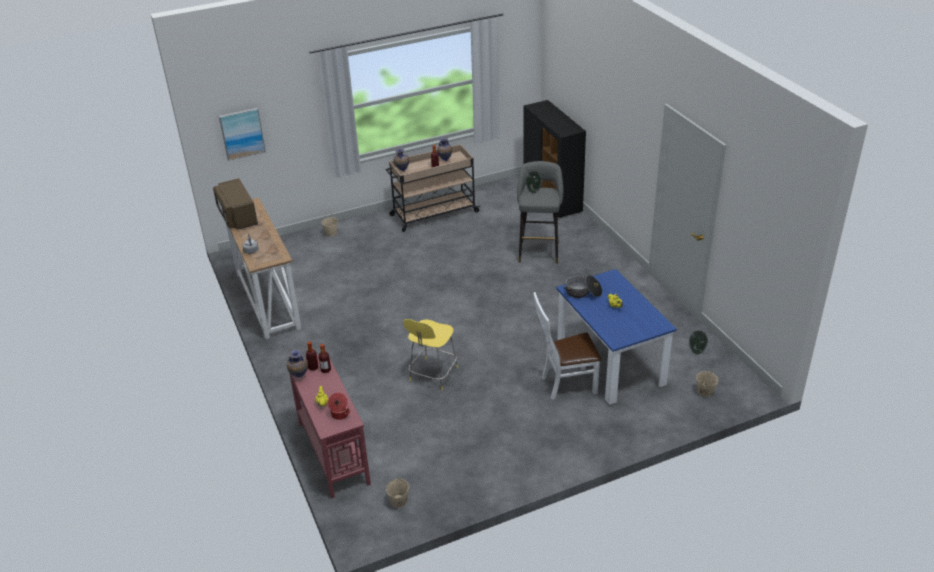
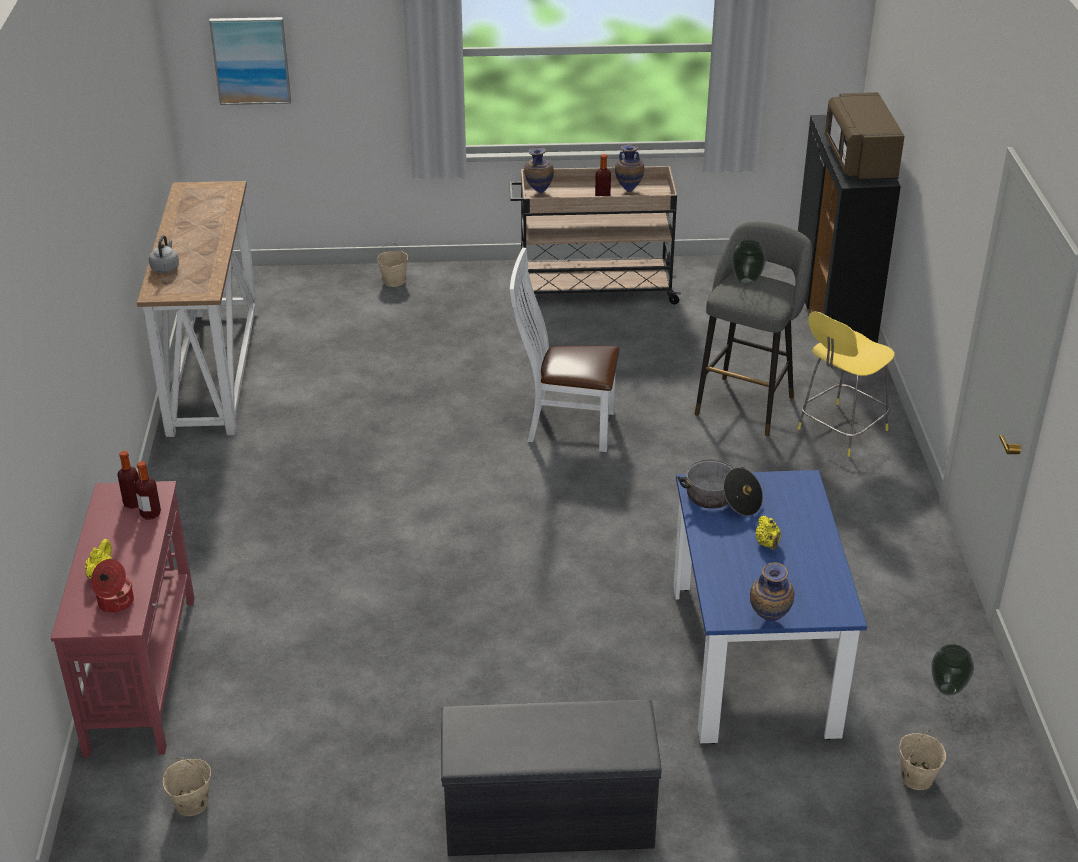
camera: 20 degrees right, 0 degrees up
(237, 216) = (187, 205): brown microwave -> brown microwave (859, 160)
(299, 377) = (97, 514): vase -> vase (768, 621)
(433, 375) = (404, 583): yellow stool -> yellow stool (840, 431)
(563, 455) = (547, 817): none -> grey bench
(565, 384) = (638, 675): white chair -> white chair (564, 426)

────────────────────────────────────────

_What the task requires_
Text only, no pictures: copy every entry exactly.

_Reply to the task_
camera: 20 degrees right, 0 degrees up
(237, 216) = (187, 205): brown microwave -> brown microwave (859, 160)
(299, 377) = (97, 514): vase -> vase (768, 621)
(433, 375) = (404, 583): yellow stool -> yellow stool (840, 431)
(563, 455) = (547, 817): none -> grey bench
(565, 384) = (638, 675): white chair -> white chair (564, 426)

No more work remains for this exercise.